Rebecca Saunders "Void" (2013-2014) / 19’ création française
Au tour des percussions de Strasbourg de se rallier à l'orchestre, face à eux, François Papirer et Minh Tam Nguyen relevant le défi. Avec un dispositif de timbales "préparées", de ressorts, de cloches et autre instruments "bizarres" issus du quotidien, transformés pour l'occasion en source de résonance inédites.
Instrumentum invraisemblable : si les oreilles regardent, l'oeil écoute et regarde cette musique fabuleuse qui se raconte rien qu'au regard! Les sources des sons se confondent dans un grand trouble auditif, l'orage gronde dans une amplitude, une ampleur des percussions très présentes au premier plan.
Le chef se cabre danse toujours de dos et signe un vocabulaire gestuel digne d'une langue des signes pour orchestre.... Danse des baguettes dans des bols ou sur des peaux tendues résonantes. Tous ses instruments "de la passion" au service du son, de la percussion qui va bien au delà d'un simple rendu d'énergie sur un matériau frappé. Une réverbération, des larsens pour étirer le son l'allonger et prolonger l'espace sonore.

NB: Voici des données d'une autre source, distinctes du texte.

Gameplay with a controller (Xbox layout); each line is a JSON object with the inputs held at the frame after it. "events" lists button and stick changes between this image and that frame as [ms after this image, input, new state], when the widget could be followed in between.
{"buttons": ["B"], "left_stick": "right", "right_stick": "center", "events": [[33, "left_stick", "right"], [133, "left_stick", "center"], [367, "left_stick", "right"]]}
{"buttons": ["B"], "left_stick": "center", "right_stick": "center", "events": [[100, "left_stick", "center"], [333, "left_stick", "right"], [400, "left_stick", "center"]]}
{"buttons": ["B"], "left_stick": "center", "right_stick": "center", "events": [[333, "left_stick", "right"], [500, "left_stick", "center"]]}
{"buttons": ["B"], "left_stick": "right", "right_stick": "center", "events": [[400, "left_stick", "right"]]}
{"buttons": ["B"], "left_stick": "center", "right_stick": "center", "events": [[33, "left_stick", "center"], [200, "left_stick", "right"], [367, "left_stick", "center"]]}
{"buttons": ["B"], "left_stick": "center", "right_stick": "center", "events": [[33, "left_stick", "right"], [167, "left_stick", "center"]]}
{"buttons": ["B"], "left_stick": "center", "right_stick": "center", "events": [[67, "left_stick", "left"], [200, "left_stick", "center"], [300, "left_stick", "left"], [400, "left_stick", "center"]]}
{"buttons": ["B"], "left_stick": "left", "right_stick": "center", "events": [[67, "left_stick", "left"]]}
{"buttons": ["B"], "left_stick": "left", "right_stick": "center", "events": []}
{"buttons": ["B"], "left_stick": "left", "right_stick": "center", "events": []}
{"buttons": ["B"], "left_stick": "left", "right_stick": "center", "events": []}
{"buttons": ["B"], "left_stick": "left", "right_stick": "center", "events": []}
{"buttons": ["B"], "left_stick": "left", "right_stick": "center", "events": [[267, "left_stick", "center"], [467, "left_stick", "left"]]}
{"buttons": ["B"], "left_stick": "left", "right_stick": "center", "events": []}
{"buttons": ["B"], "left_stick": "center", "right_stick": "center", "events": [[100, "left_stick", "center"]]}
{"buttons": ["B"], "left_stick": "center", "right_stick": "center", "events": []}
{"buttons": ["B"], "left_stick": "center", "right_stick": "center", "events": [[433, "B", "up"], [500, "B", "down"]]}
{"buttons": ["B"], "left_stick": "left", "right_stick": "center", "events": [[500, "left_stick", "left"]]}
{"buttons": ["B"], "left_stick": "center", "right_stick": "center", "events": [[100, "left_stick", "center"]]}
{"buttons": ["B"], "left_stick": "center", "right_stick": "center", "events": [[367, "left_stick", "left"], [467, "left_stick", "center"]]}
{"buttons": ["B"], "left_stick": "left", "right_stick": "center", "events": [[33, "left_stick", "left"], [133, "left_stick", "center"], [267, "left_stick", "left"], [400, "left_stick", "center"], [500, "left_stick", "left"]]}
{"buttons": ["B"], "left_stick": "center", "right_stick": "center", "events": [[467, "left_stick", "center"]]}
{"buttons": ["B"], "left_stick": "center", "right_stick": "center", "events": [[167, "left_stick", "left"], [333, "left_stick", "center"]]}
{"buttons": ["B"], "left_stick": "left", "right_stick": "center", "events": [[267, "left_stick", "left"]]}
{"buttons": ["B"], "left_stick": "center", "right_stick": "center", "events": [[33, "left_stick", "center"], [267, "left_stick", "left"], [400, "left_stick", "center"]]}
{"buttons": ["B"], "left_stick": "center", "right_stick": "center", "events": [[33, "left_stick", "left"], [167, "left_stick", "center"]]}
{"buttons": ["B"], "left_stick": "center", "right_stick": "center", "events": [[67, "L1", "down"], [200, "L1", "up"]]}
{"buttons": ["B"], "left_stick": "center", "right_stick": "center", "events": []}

L'opus aspire à l'élévation, la lumière, la finesse et la délicatesse cristalline des percussions, la gravité des vents. Les masses sonores s'y déplacent comme des touches de couleurs sur une toile, peinture, esquisse de paysage rare.Le travail d'orfèvre des deux percussionnistes devient nuancier, vaste étendue des infinies possibilités de création de son, venu d'objets hétéroclites...Les vents embouchés se métamorphosent, les cloches font mourir le son et tout s'achève sur une suspension, un "arrêt sur image" magnifié par le geste final du chef d'orchestre, chorégraphe de cette musique de l'espace et des appuis des tonalités.
Jonathan Harvey "Bird Concerto with Pianosong" (2001) / 30’
Un orchestre de chambre, allégé fait suite sur la scène, un piano tant attendu et le tour est joué: de véritables chants d'oiseaux introduisent la pièce, repris en mimétisme par le piano, gazouillis étincelants, prolongés en echo per l'électroacoustique en direct. En ricochets, en ondes concentriques, en réverbération. L'intrusion, l'incursion des chants d'oiseaux parcourant toute l'oeuvre, en surprise et farce jouissive quand on ne les attend pas!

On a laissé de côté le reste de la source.